We're having to roll back FleetDM to an earlier ve...
# fleet
j
We're having to roll back FleetDM to an earlier version (much earlier). The detail updates put so much load on our DB it becomes non-functional, even with our actual queries completely turned off. We're using the largest RDS instance AWS has, and it is just completely crushed. It's so bad, we're going to have to start exploring other central management solutions. 😞
k
Which version where you on and which version did you roll back to?
t
hi Jocelyn, I'm sorry to hear you're having so much trouble. Based on our previous conversation, we are going to be implementing a worker style architecture to have more control over how many instances write to the db, which will give setups like yours much finer grained control. We will try to have this ready for 4.4.0 which is expected to be released in the beginning of October
I understand this doesn't help with your current situation, but I just wanted to let you know that we are working on these things
j
we were on 4.3.0 and we're rolling back to 3.6.0.
z
@Jocelyn Bothe can you confirm that 3.6.0 is stable? If so, we can look at what changed between those versions and address any issues that we identify.

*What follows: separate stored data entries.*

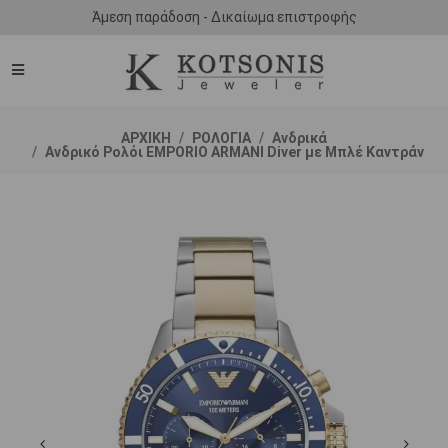
Άμεση παράδοση - Δικαίωμα επιστροφής
ΑΡΧΙΚΗ
ΡΟΛΟΓΙΑ
Ανδρικά
Ανδρικό Ρολόι EMPORIO ARΜΑΝΙ Diver με Μπλέ Καντράν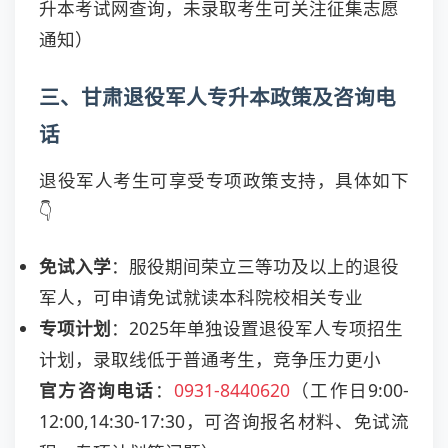
升本考试网查询，未录取考生可关注征集志愿
通知）
三、甘肃退役军人专升本政策及咨询电
话
退役军人考生可享受专项政策支持，具体如下
👇
免试入学
：服役期间荣立三等功及以上的退役
军人，可申请免试就读本科院校相关专业
专项计划
：2025年单独设置退役军人专项招生
计划，录取线低于普通考生，竞争压力更小
官方咨询电话
：
0931-8440620
（工作日9:00-
12:00,14:30-17:30，可咨询报名材料、免试流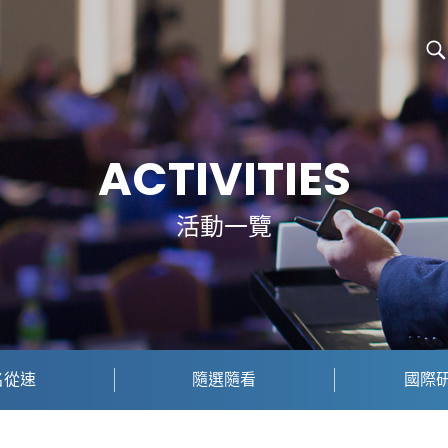
ACTIVITIES
活動一覽
名從速
隨選隨看
國際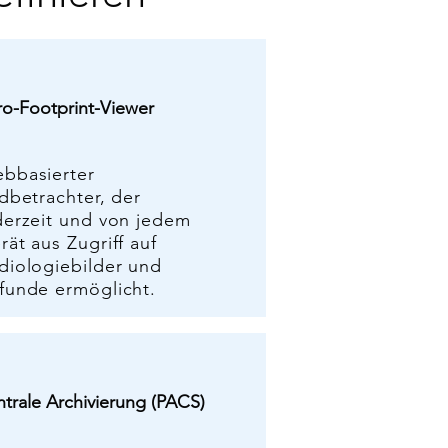
ro-Footprint-Viewer
bbasierter
ldbetrachter, der
derzeit und von jedem
rät aus Zugriff auf
diologiebilder und
funde ermöglicht.
ntrale Archivierung (PACS)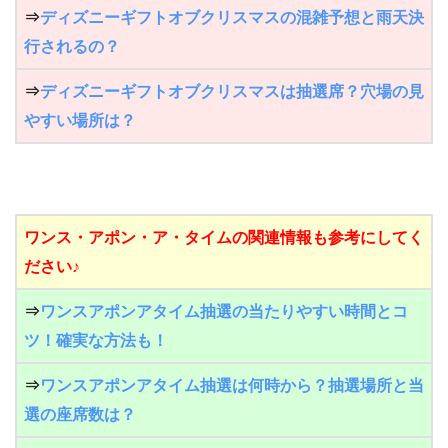
⇒
ディズニーギフトオブクリスマスの混雑予想と雨天決
行されるの？
⇒
ディズニーギフトオブクリスマスは抽選席？穴場の見
やすい場所は？
ワンス・アポン・ア・タイムの関連情報も参考にしてく
ださい♪
⇒
ワンスアポンアタイム抽選の当たりやすい時間とコ
ツ！確実な方法も！
⇒
ワンスアポンアタイム抽選は何時から？抽選場所と当
選の座席数は？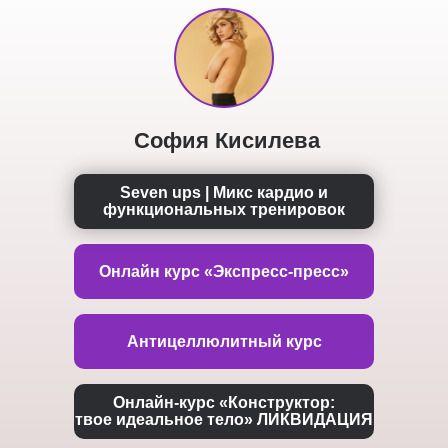
София Кисилева
Seven ups | Микс кардио и
функциональных тренировок
Онлайн курс «Экспресс-пресс»
Антицеллюлитный курс
Онлайн-курс «Конструктор:
твое идеальное тело» ЛИКВИДАЦИЯ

I wonder also what you have your
distributed_interval
set to? You'd want to use 60 or 360 seconds rather than the typical 10 if you're at 160k hosts.
j
yup
Copy code
--config_refresh=600
--config_accelerated_refresh=60
--distributed_interval=60
so you can see where the load on the DB writer is coming from:
(fwiw, the read replicas were all doing great, the issue is all with the writer)
t
makes sense. The plan is to allow for much more granular control over writes, which will become eventually consistent rather than how it is today if you use it, but it will reduce the load on the writer
z
In the meantime, you could also make the Fleet
label_update_interval
and
detail_update_interval
longer so that fewer writes are generated for those top two queries you list.
j
label update was set to 120m and detail_update was set to 1440m
z
We're going to push a couple more improvements to label performance in the 4.3.1 release which we will get out by the middle of this week -- hopefully they will help.
That 4.3.1 is pushed -- Let us know if it helps at all.